Fast forward a few years and what’s being rolled out right now is exactly what I described - except ultimately, this system won’t just cover vaccines, it will define and govern all acceptable behavior.
So when I hear smart people wave away Digital ID because “the government can already track you,” it’s maddening. You're stuck on what they can already do. They're building something entirely new. It’s like watching speed cameras being installed on every block and saying “well, they could already give me a ticket.” Sure, one decision at a time. Now imagine no human involved on any blocks, ever. The marginal cost drops to zero and the decision isn’t made by a person but by a line of code.
That’s a profoundly different category of power entirely. And after what we all lived through in 2021 - watching our neighbors accept a digital pass as the price of participation without blinking - we saw the compliance muscle is already trained. Covid was the Milgram experiment, the Stanford Prison experiment, and the Asch conformity test rolled into one and our species failed all three. The only thing missing then was the infrastructure at societal scale.
Most Americans assume they’re exempt from this kind of thing. A few years ago, the majority of people I knew had no idea there were massive protests happening all over the world. It was partly because our media couldn’t be bothered to cover it, but also because we’re that insulated. And maybe that’s by design - because America was built on individual liberty in a way most countries weren’t, and that cultural resistance is exactly why they’re normalizing the infrastructure everywhere else first, then importing it here as “international best practice.” And we’ll sleepwalk right into it.

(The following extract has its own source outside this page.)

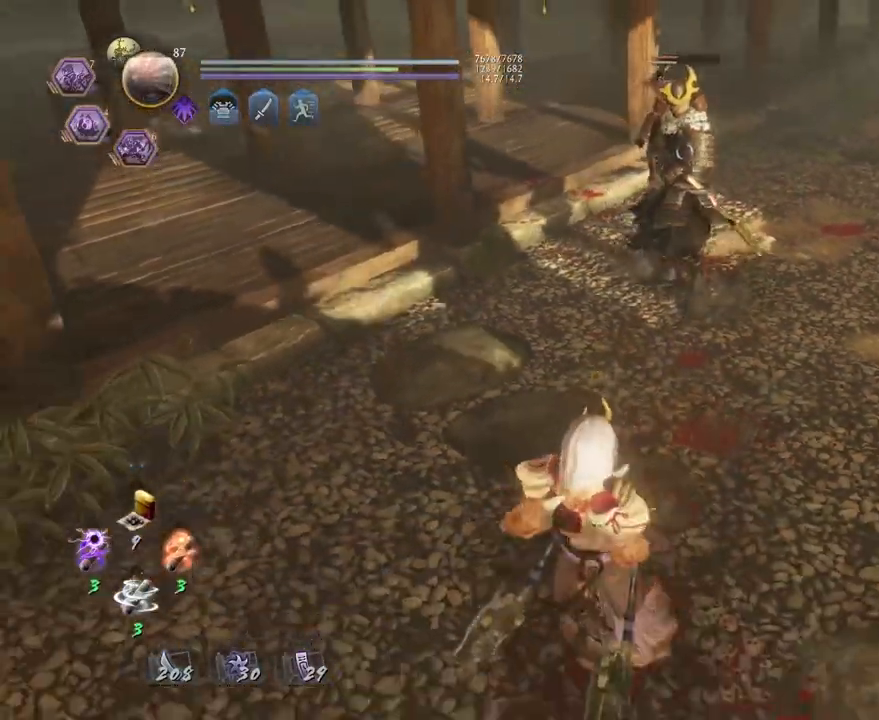
{"buttons": [], "left_stick": "up", "right_stick": "center", "events": [[217, "left_stick", "left"], [300, "left_stick", "up-left"], [400, "left_stick", "up"]]}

Make no mistake: if America accepts the authentication layer, the rest of the world loses its last permission structure to resist. Not to beat a dead horse, but we watched a trial run during Covid.
That’s why paying attention to what’s happening abroad isn’t paranoid, it may give us signal for what’s coming.
The UK’s Online Safety Act 2023 mandates age verification for social media platforms using “ID checks, AI, or age assurance technologies.” Prime Minister Keir Starmer is fast-tracking implementation - writing clauses into the children’s wellbeing bill to “enforce a ban quickly.” Leaked Cabinet Office meetings revealed ministers discussing Digital ID for every baby at birth registration. A parliamentary petition against mandatory Digital ID gathered nearly 3 million signatures. They’re building it anyway. Just a few days ago, Apple rolled out age verification for all UK users - ID scans or credit card checks to access certain features.
Brits tried to route around it with VPNs: usage more than doubled - from 650,000 daily users to over 1.4 million, according to a UK government report. The government’s response? Not to reconsider the ruling but to start discussing restrictions on VPNs. The ratchet only turns one way. Mandate identity verification. When people evade it, they restrict the evasion tools. Each “solution” requires more control.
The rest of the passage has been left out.